Pull from the data below each line where the word "front" occurs, and copy it.

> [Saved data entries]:
▶

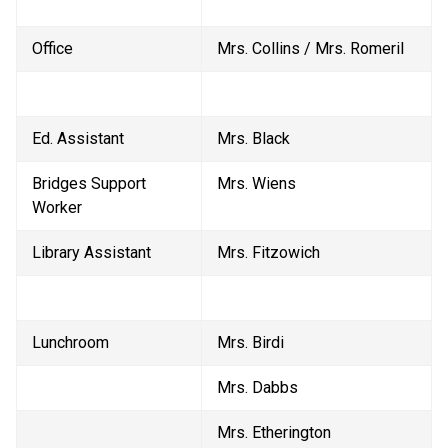
Office
Mrs. Collins / Mrs. Romeril
Ed. Assistant
Mrs. Black
Bridges Support 
Mrs. Wiens
Worker
Library Assistant
Mrs. Fitzowich
Lunchroom
Mrs. Birdi
Mrs. Dabbs
Mrs. Etherington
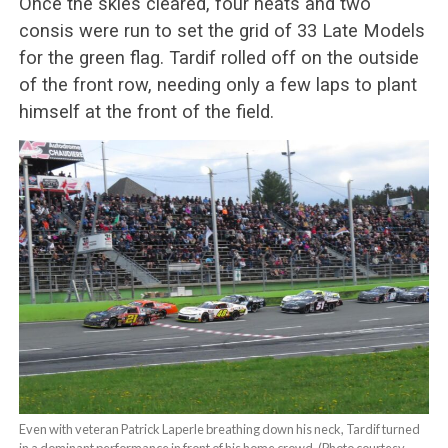
Once the skies cleared, four heats and two
consis were run to set the grid of 33 Late Models
for the green flag. Tardif rolled off on the outside
of the front row, needing only a few laps to plant
himself at the front of the field.
Even with veteran Patrick Laperle breathing down his neck, Tardif turned
in a dominant performance in front of his home crowd. (Photo courtesy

◀

> [Solved exercise]:
of the front row, needing only a few laps to plant
himself at the front of the field.
in a dominant performance in front of his home crowd. (Photo courtesy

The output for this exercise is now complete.